Für die jungen Leute entsteht ein geräumiges Einfamilienhaus mit Garten, wo sie Schutz und Geborgenheit finden sollen. „Wir gehen davon aus, dass die Kinder Ende 2023 in das neue Haus in Fels am Wagram einziehen können“, sagt Isabella Kübek-Matyus, zuständig für Öffentlichkeitsarbeit und Kommunikation bei Rettet das Kind NÖ.

Von der Marktgemeinde Fels unter Bürgermeister Christian Bauer gibt es volle Zustimmung für dieses Projekt. Rettet das Kind NÖ hat sich in Absprache mit der Kinder- und Jungendhilfe für den verkehrsgünstigen Standort entschieden. Die Außenwohngruppe Fels wird im Zuge der Errichtung einer Wohnhausanlage durch die GEDESAG in Bahnhofsnähe gebaut.

Außenwohngruppe als zweites Zuhause

Der Spatenstich für die neue Wohngruppe erfolgte erst Anfang Oktober. „Die Außenwohngruppe bietet vor allem Kindern, die eine längere Unterbringung benötigen, ein zweites Zuhause“, so Monika Franta, Geschäftsführerin von Rettet das Kind NÖ. „Ein Team von Pädagogen betreut die Kinder rund um die Uhr, sorgt für liebevolle Begleitung, eine familiäre Alltagsstruktur und individuelle Förderung. Durch Kindergarten, Schule, Freundschaften und Vereinsleben sind die Kinder gut in Nachbarschaft und Gemeinde integriert. Die Eltern werden nach Möglichkeit in das Leben der Kinder einbezogen.
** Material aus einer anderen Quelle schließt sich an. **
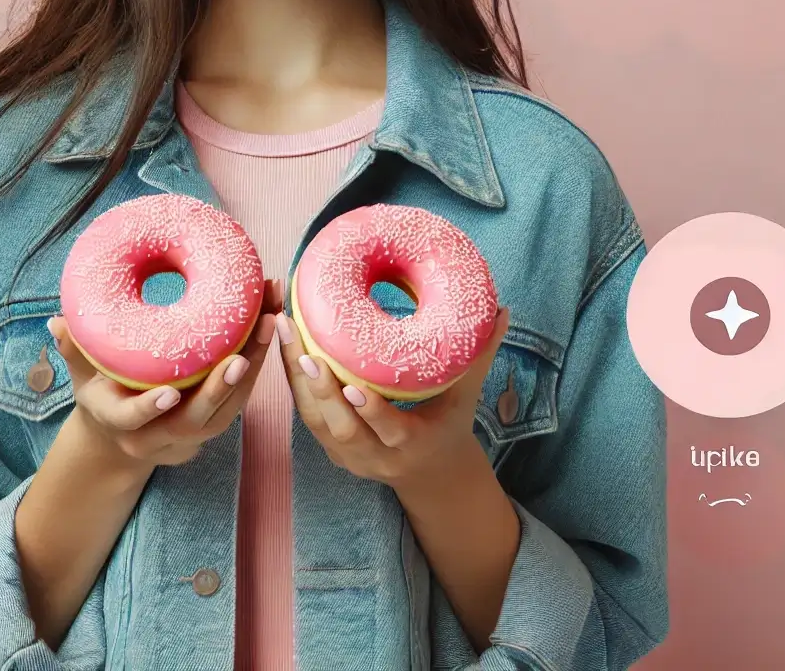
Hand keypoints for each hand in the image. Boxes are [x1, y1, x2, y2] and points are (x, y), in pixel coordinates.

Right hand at [48, 277, 282, 470]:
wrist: (121, 437)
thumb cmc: (101, 395)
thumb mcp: (82, 376)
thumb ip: (75, 351)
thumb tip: (57, 322)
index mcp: (121, 423)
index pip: (134, 420)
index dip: (149, 409)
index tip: (167, 394)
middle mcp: (160, 436)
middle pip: (197, 419)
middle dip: (221, 387)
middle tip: (242, 354)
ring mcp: (192, 435)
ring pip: (230, 409)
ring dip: (254, 365)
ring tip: (271, 321)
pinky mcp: (216, 423)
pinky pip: (243, 396)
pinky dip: (260, 361)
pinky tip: (272, 322)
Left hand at [279, 306, 510, 492]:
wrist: (430, 473)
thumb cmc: (449, 424)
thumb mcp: (467, 397)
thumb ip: (479, 357)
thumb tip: (501, 311)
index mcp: (412, 444)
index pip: (390, 432)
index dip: (372, 413)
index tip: (355, 388)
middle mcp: (374, 456)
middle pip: (340, 428)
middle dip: (319, 389)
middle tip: (303, 349)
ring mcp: (347, 456)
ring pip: (314, 420)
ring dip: (295, 379)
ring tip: (284, 333)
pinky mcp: (328, 448)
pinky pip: (305, 414)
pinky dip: (292, 381)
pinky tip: (283, 344)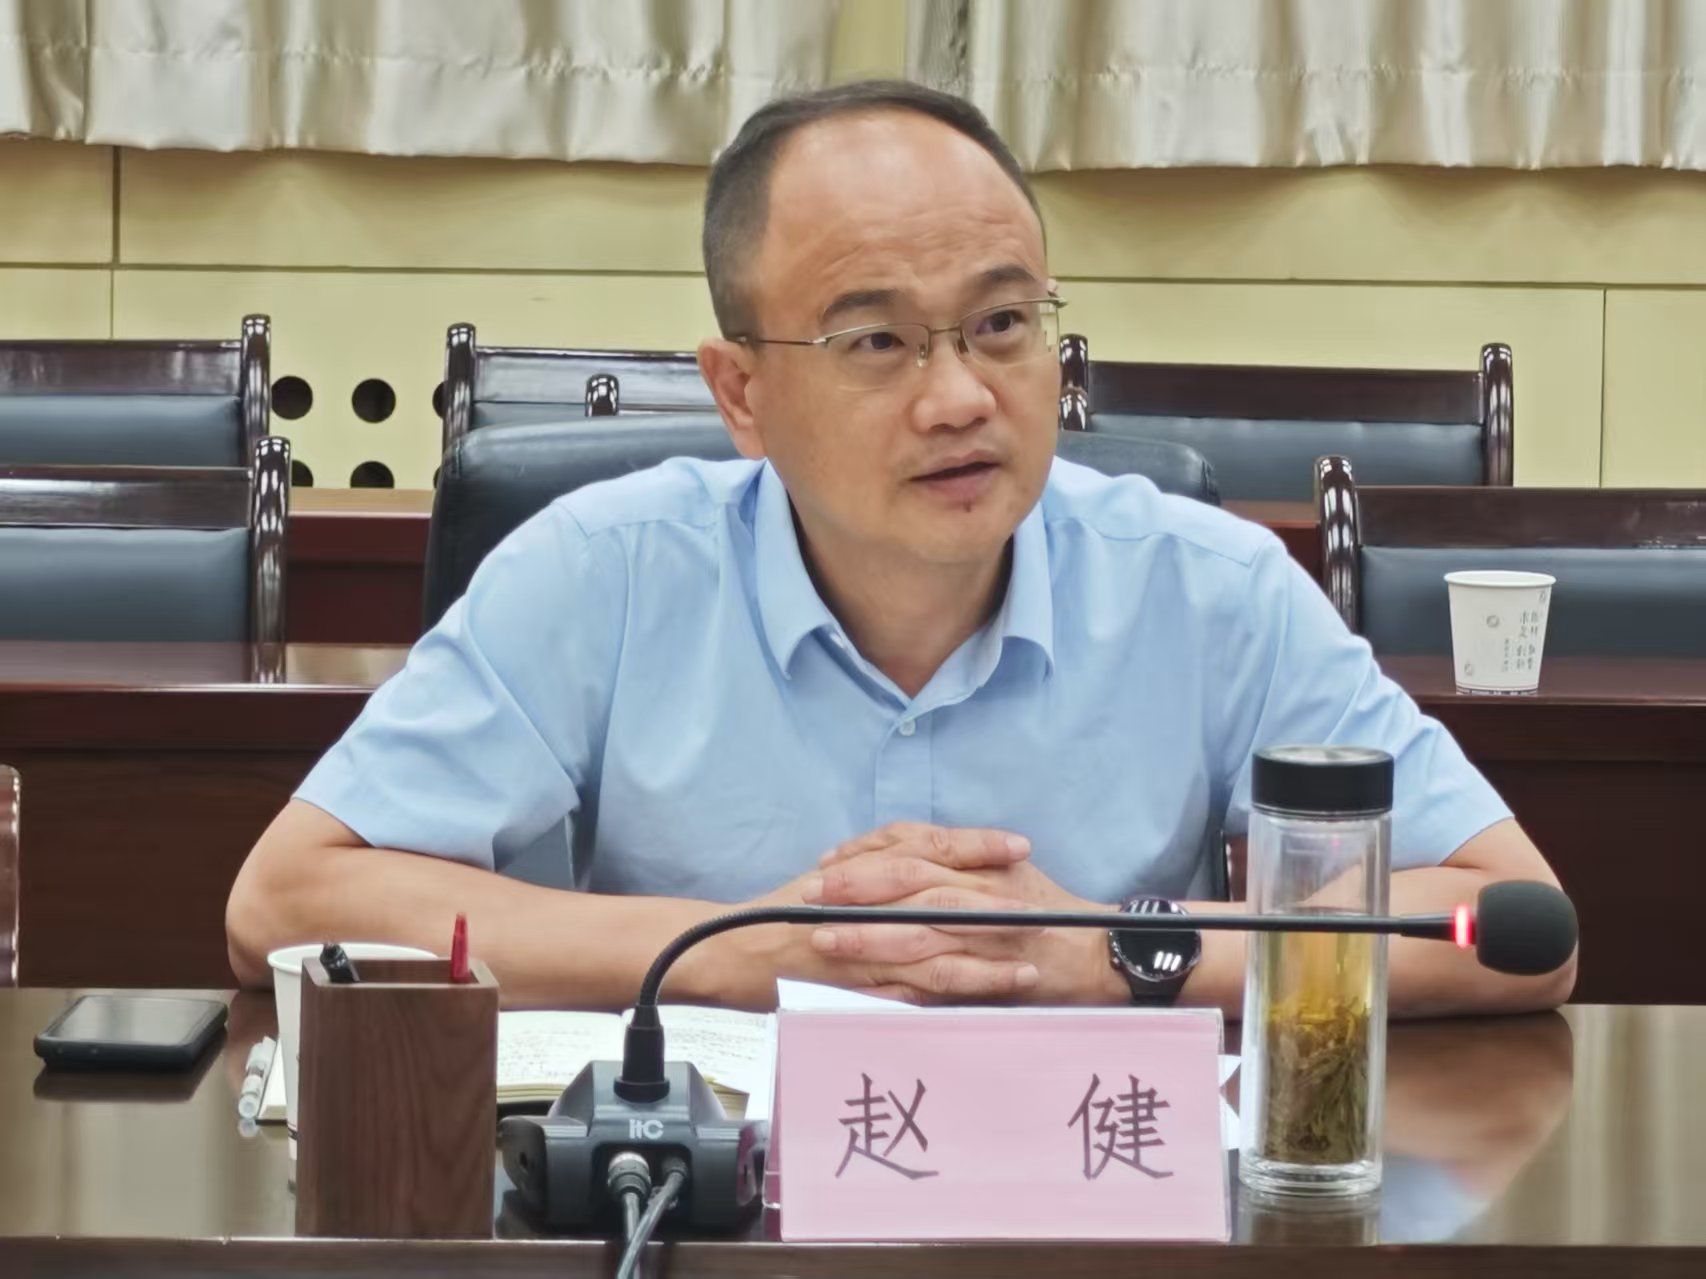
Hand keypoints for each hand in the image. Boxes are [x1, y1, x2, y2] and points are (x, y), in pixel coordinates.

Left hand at [802, 822, 1122, 1004]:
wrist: (1100, 952)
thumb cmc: (1055, 913)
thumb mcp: (1008, 873)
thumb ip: (961, 866)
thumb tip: (906, 860)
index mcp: (979, 863)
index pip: (913, 846)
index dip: (866, 852)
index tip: (827, 861)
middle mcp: (979, 889)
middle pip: (905, 879)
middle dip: (852, 887)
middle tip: (808, 894)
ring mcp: (983, 932)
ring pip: (914, 927)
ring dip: (864, 933)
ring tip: (821, 939)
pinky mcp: (989, 971)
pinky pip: (939, 974)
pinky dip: (901, 977)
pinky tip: (866, 983)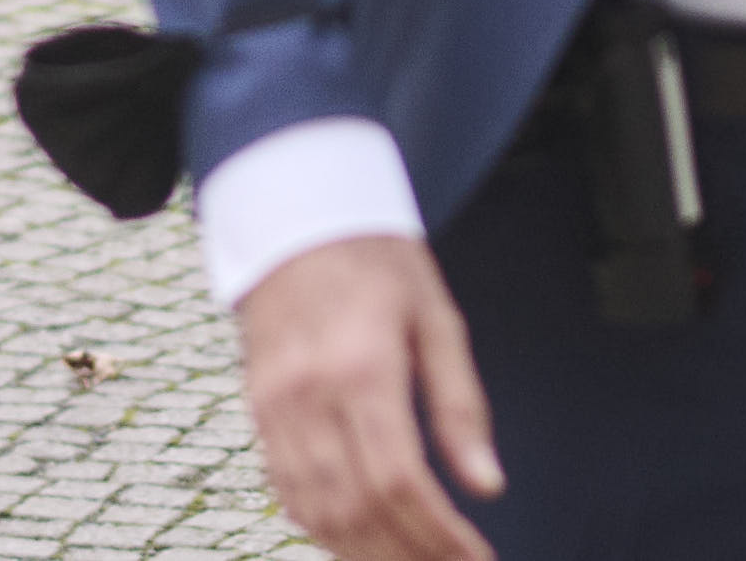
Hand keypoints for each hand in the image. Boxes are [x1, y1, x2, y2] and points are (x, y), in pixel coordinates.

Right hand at [237, 237, 505, 560]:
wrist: (295, 218)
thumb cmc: (375, 261)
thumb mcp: (437, 318)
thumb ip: (461, 405)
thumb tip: (486, 484)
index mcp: (361, 367)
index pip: (401, 480)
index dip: (439, 535)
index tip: (476, 557)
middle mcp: (309, 394)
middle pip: (359, 507)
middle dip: (410, 554)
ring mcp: (276, 407)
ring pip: (319, 511)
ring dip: (367, 553)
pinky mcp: (259, 411)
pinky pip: (287, 491)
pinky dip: (325, 530)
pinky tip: (361, 542)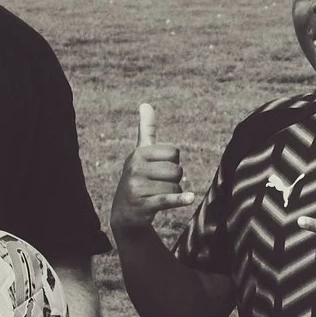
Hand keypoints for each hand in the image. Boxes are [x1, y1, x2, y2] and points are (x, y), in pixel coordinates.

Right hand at [110, 103, 193, 236]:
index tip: (159, 169)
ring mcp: (137, 187)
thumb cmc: (137, 177)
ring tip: (157, 195)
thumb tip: (145, 104)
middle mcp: (135, 168)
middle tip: (159, 184)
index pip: (174, 153)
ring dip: (173, 193)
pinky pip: (167, 199)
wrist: (124, 212)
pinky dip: (179, 200)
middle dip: (174, 179)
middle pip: (176, 170)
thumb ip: (146, 130)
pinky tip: (190, 198)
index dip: (173, 162)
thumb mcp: (140, 153)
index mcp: (139, 153)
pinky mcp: (143, 205)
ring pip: (175, 186)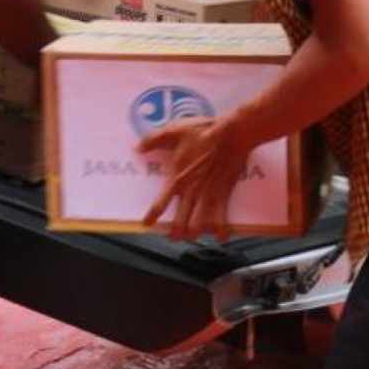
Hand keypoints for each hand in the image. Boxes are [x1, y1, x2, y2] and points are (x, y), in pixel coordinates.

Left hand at [137, 117, 251, 241]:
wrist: (231, 134)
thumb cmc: (203, 132)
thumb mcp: (174, 131)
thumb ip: (153, 140)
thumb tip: (137, 147)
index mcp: (177, 178)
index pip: (160, 203)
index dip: (152, 216)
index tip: (147, 224)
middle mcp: (191, 191)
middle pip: (180, 222)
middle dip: (176, 233)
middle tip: (174, 236)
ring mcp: (208, 195)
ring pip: (198, 225)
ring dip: (195, 233)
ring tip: (193, 236)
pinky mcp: (224, 193)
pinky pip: (222, 217)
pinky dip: (221, 229)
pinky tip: (221, 237)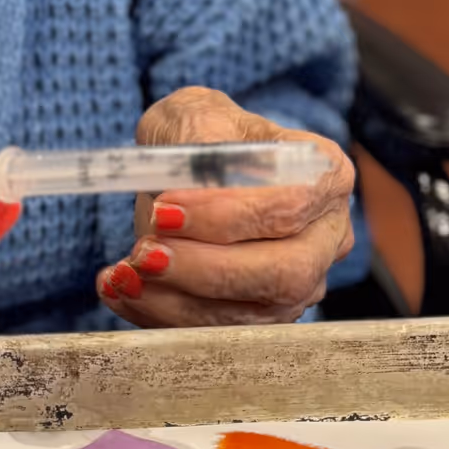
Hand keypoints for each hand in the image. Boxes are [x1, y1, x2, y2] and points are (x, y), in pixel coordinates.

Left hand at [96, 86, 354, 327]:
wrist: (194, 172)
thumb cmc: (204, 137)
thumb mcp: (195, 115)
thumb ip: (194, 138)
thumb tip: (183, 183)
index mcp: (326, 173)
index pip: (292, 202)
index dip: (228, 214)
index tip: (165, 209)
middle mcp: (327, 236)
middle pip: (286, 271)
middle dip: (207, 269)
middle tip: (144, 252)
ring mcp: (302, 285)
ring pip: (252, 314)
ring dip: (177, 299)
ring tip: (123, 273)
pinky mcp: (262, 318)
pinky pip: (217, 334)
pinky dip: (161, 316)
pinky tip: (121, 288)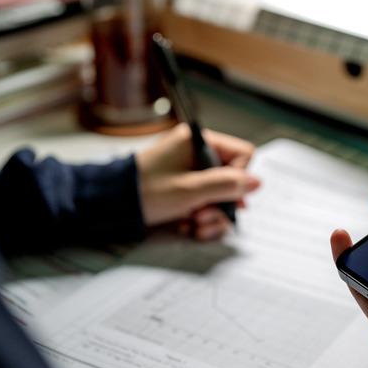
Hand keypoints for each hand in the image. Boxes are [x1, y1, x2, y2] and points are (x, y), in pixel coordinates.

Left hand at [135, 123, 260, 238]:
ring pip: (219, 195)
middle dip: (220, 204)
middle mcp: (196, 153)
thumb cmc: (144, 191)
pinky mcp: (184, 186)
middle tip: (203, 216)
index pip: (242, 155)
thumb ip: (226, 185)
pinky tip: (186, 225)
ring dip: (210, 215)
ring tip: (192, 224)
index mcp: (198, 142)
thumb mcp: (190, 190)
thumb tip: (256, 182)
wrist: (110, 204)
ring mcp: (190, 171)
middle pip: (231, 179)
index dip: (238, 179)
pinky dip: (199, 217)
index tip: (226, 198)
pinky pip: (205, 201)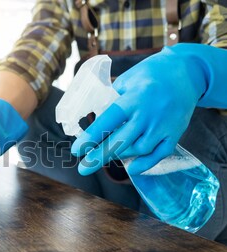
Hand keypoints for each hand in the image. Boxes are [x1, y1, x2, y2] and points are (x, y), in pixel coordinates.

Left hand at [71, 44, 208, 175]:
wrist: (186, 71)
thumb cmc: (150, 74)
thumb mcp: (127, 81)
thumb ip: (112, 101)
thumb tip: (95, 123)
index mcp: (134, 98)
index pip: (109, 120)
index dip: (91, 136)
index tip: (77, 150)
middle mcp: (149, 114)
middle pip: (121, 141)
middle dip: (99, 156)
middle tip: (83, 168)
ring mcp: (164, 125)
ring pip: (139, 149)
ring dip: (120, 155)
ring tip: (106, 155)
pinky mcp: (175, 132)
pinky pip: (160, 154)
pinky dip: (146, 164)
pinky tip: (132, 168)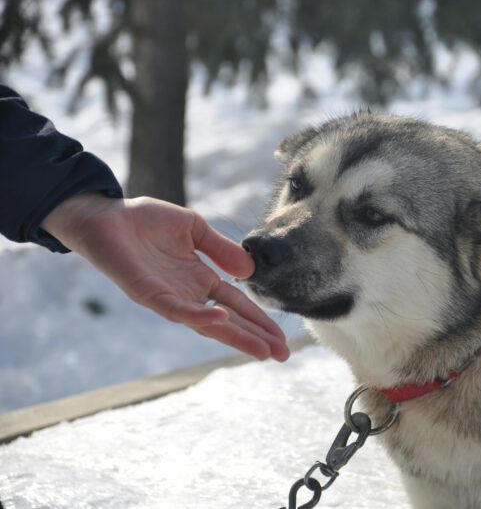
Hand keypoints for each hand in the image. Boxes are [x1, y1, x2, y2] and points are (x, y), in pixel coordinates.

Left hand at [42, 193, 289, 360]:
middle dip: (255, 338)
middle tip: (283, 356)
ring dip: (235, 336)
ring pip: (207, 323)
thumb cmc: (146, 221)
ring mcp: (169, 297)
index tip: (280, 338)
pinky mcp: (148, 293)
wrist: (106, 215)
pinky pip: (177, 309)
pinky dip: (199, 316)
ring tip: (262, 351)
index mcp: (200, 280)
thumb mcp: (195, 228)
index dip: (259, 321)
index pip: (237, 305)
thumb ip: (221, 249)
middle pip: (228, 321)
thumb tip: (250, 271)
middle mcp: (188, 294)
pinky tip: (222, 319)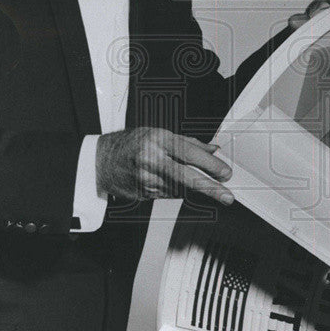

Ist eine Rückkehr in die Familie nicht möglich, finden sie bei uns Unterstützung, bis sie in ein eigenständiges Leben hinauswachsen. Auch danach sind sie willkommene Gäste.“

Als Vorsitzender von Rettet das Kind NÖ freut sich Landtagsabgeordneter Christoph Kaufmann, dass die neue Außenwohngruppe im Bezirk Tulln entsteht. „Wir geben 170 Kindern und Jugendlichen ein Zuhause, unterstützen 300 Familien in belastenden Lebenssituationen.“

Finanziert wird der Neubau durch Wohnbauförderung, Eigenmittel des Vereins und Spenden – besonders von Licht ins Dunkel.